*** Material provided ***
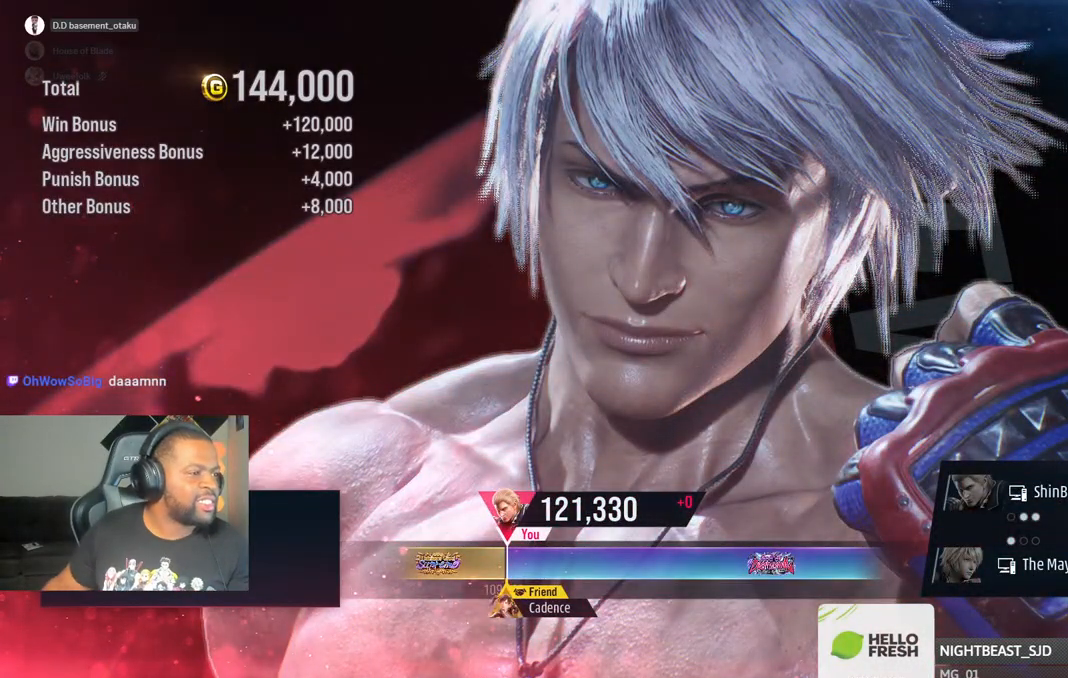
Gameplay with a controller (PlayStation layout); each line is a JSON object with the inputs held at the frame after it. "events" lists button and stick changes between this image and that frame as [ms after this image, input, new state], when the widget could be followed in between.
{"buttons": [], "left_stick": "center", "right_stick": "center", "events": []}
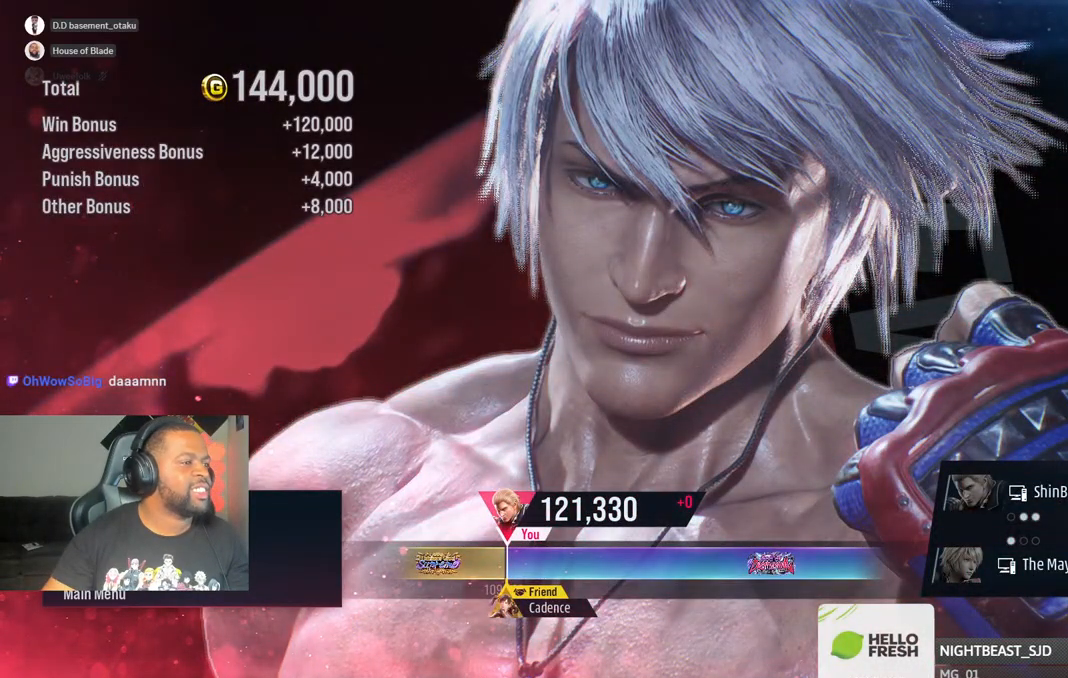
{"buttons": [], "left_stick": "center", "right_stick": "center", "events": []}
*** End of Material provided ***
*Work item*:
Please set down each line of the listing above word for word, skipping any pictures.

*Answer space*:
Gameplay with a controller (PlayStation layout); each line is a JSON object with the inputs held at the frame after it. "events" lists button and stick changes between this image and that frame as [ms after this image, input, new state], when the widget could be followed in between.
{"buttons": [], "left_stick": "center", "right_stick": "center", "events": []}
{"buttons": [], "left_stick": "center", "right_stick": "center", "events": []}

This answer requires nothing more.